Mães são leoas. E também insanas
Pondo a culpa no amor, muitas vezes somos egoístas demais. Fico imaginando a confusão que se tornou a vida de José Humberto depois que seu drama foi revelado em público. E quão solitário deve estar se sentindo dentro de casa, tendo a única pessoa de amparo também como sua opositora. Um juiz concedeu à mãe de José Humberto uma liminar que o interdita de forma parcial e provisória e o obriga a frequentar sessões de hemodiálise. Ele podia estar curtindo a vida ao seu estilo, em vez de ir à Ordem dos Advogados do Brasil atrás de um profissional para defendê-lo. Nem precisaria ter passado pela junta médica do Tribunal de Justiça do Estado de Goiás, que atestou sua sanidade mental, sua total capacidade de entendimento, mas o considerou “imaturo afetiva e emocionalmente”. Freud descreveu que todos nascemos com a sensação de desamparo. E ela carregamos por todo o sempre. Razão pela qual nos sentimos, muitas vezes, imaturos e emocionalmente frágeis. Por que com José Humberto seria diferente aos 22 anos? Por que ele não pode se dar um tempo para elaborar a montanha que desabou sobre sua cabeça, seus rins?
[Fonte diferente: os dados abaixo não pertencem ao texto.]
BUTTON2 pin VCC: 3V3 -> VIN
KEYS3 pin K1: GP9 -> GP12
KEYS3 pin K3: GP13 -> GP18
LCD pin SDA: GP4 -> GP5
Sei que mães são leoas. Eu sou. Quem põe um filho no mundo e ama é capaz de ir ao inferno buscar o milagre. Dá o próprio sangue, a alma, a saliva. Nesse entregar tudo, a leoa cobra uma contrapartida alta demais: que o filho a ame e corresponda às expectativas feitas para ele cumprir.
Neste momento, José Humberto deve estar precisando mais de delicadeza que de hemodiálise. Para ela terá todo empenho se um dia decidir, de fato, lutar. A decisão espontânea, sem pressão, empurra a montanha ladeira acima.